In Boston, where the abuse scandal angered parishioners into action, lay activists who have staged round-the-clock vigils have been successful in forcing Archbishop Sean O’Malley into revising a massive church-closing plan.


But that may not be enough, suggested the Rev. Thomas Doyle, a Dominican priest and retired Air Force chaplain who has long pushed church leaders to take the abuse scandal more seriously. Doyle told activists that legislative action may be the only answer.

“The fact is, a powerful organization like the Catholic Church only will be influenced by a more powerful organization,” Doyle said. “Any thinking that you can have effective dialogue with the clergy (that effects change) is naive.”

Nine resolutions passed at the convention called for independent lay councils at all levels of the church, a process that allows parishioners and priests to have a say in the appointment of bishops _ currently they are appointed only by the pope _ and an “independent, widely disseminated, understandable annual … audit report for all church-related entities” that would report both profits and losses.

“But we are not the enemy,” said Voice of the Faithful president Jim Post. “The laity is not the problem. In fact, the laity may be the best friend the church has.”

_ Dennis O’Connor and Kevin Eckstrom

Oregon State Senate Endorses Civil Unions Bill

SALEM, Ore. (RNS) After more than two hours of debate that included talk of God’s will and the history of the civil rights movement, the Oregon Senate endorsed legislation on Friday (July 8) to allow civil unions and to prohibit discrimination against gays and lesbians.

The historic 19-10 vote marks the first time an Oregon legislative chamber has taken up the question of civil unions for same-sex couples.


However, there’s little chance of passage in the House, where Republican leaders said the bill won’t reach the floor for a vote this session. Despite that, Senate Democrats had the votes in their chamber and seized the symbolic and political opportunity to put civil unions and anti-discrimination protections up for public debate.

If the bill were to become law, Oregon would be the third state to offer same-sex couples many of the same protections that married couples receive.

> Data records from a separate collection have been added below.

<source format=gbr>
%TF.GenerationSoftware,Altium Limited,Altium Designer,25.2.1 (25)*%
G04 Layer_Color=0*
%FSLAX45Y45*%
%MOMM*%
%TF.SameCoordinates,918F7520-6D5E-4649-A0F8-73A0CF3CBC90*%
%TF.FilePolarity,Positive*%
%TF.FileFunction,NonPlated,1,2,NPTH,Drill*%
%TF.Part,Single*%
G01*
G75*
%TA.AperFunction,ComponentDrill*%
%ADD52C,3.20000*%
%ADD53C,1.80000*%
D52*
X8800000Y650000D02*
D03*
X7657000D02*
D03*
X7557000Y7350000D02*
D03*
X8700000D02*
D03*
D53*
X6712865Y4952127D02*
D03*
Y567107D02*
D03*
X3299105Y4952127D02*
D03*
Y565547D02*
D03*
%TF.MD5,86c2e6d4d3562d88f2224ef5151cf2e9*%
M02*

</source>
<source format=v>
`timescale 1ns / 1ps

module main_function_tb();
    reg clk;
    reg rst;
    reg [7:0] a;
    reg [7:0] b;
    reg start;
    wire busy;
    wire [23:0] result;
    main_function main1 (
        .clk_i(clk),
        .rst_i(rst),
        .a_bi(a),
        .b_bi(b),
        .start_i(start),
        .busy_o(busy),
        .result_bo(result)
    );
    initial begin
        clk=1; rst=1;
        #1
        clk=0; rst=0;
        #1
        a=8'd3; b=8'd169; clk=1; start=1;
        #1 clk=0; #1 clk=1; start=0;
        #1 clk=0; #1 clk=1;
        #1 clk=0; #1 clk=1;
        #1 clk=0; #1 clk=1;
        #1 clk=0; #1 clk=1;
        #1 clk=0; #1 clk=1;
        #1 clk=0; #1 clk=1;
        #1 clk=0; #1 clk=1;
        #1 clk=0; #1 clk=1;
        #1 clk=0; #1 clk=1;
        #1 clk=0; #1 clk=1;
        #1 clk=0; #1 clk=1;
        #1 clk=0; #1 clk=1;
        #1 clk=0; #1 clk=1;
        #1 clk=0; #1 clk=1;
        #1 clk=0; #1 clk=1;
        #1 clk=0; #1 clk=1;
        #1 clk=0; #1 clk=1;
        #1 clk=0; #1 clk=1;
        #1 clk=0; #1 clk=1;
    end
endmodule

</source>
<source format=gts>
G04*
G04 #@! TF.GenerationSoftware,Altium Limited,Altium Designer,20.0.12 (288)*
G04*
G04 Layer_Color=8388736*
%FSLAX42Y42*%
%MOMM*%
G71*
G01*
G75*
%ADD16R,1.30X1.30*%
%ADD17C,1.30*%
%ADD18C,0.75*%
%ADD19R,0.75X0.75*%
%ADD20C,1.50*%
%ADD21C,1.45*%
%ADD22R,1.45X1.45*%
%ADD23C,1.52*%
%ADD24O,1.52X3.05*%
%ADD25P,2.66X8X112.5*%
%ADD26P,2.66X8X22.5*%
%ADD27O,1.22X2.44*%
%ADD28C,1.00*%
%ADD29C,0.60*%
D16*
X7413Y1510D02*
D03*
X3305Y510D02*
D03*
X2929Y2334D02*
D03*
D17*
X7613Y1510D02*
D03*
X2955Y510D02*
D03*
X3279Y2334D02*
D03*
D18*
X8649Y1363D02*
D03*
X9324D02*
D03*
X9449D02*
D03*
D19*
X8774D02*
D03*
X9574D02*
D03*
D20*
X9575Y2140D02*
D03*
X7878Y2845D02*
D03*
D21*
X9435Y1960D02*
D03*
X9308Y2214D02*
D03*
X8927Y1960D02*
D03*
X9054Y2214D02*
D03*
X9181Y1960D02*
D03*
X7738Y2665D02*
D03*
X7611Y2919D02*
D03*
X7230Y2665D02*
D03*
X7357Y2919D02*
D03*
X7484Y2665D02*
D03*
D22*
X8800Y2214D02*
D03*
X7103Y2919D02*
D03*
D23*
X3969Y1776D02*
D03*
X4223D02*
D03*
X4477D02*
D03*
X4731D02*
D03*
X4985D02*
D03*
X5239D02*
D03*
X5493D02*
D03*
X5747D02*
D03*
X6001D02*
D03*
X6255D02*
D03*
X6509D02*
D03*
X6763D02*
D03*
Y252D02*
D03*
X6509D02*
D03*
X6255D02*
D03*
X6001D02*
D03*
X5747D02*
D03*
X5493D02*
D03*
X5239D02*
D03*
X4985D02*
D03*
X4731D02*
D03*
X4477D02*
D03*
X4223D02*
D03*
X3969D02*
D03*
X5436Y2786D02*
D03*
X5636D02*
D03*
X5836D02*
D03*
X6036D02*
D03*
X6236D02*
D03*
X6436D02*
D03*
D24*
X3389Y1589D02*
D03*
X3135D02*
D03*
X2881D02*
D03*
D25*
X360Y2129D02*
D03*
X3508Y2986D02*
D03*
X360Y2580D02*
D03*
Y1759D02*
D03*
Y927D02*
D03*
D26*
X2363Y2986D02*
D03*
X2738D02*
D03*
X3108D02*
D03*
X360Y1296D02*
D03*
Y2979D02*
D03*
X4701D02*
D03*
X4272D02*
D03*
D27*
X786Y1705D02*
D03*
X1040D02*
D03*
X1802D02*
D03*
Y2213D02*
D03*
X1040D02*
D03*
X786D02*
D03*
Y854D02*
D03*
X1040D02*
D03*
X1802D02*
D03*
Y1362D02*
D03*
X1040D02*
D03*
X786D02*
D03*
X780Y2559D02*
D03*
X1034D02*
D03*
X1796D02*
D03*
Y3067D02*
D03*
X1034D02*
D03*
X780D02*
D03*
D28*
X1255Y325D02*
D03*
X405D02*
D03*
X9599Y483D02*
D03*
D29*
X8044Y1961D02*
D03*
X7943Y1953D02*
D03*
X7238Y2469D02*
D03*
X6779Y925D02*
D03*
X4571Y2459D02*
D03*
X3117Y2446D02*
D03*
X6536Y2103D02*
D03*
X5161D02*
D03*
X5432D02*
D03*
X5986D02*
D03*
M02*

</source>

The proposal landed in the Legislature after voters last fall endorsed Measure 36, a constitutional amendment defining marriage as only between a man and a woman. It also followed a decision from the Oregon Supreme Court earlier this year declaring that Multnomah County had no authority to issue marriage licenses to 3,000 same-sex couples.

“Fundamentally, I believe that this bill throws the vote of 57 percent of Oregonians back in their face,” said Sen. Bruce Starr, a Republican from Hillsboro.

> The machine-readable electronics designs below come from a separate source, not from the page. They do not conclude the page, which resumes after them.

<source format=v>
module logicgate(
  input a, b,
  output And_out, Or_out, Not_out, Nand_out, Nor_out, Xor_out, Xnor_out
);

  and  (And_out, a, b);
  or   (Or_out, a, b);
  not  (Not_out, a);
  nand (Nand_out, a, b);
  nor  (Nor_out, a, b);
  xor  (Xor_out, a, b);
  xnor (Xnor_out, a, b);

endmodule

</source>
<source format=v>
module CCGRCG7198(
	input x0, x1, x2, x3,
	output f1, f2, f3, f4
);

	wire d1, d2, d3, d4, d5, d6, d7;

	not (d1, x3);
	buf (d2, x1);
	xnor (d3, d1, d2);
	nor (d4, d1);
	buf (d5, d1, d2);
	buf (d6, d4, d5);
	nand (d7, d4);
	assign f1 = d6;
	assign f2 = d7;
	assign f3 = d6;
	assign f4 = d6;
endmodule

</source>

Senate Majority Leader Kate Brown, D-Portland, said Measure 36 did not prohibit the Oregon Legislature from providing to same-sex couples many of the same rights and responsibilities that opposite-sex married couples currently hold. Brown also stressed that civil unions are not the same as marriage and offered a list of benefits same-sex couples would not receive through a civil union, such as the joint filing of federal tax returns and Social Security benefits.

“Is anyone on the Senate floor willing to trade their marriage for a civil union? I doubt it,” Brown said.


_ Michelle Cole and Felicia Heaton

Quote of the Day: Amir Taheri, columnist for the London-based Arab newspaper Al-Sharq Al Awsat

(RNS) “The real battle against the enemy of mankind will begin when the `silent majority’ in the Islamic world makes its voice heard against the murderers, and against those who brainwash them, believe them, and fund them.“

_Amir Taheri, columnist for the London-based Arab newspaper Al-Sharq Al Awsat, on Muslims’ reactions to the London bombings.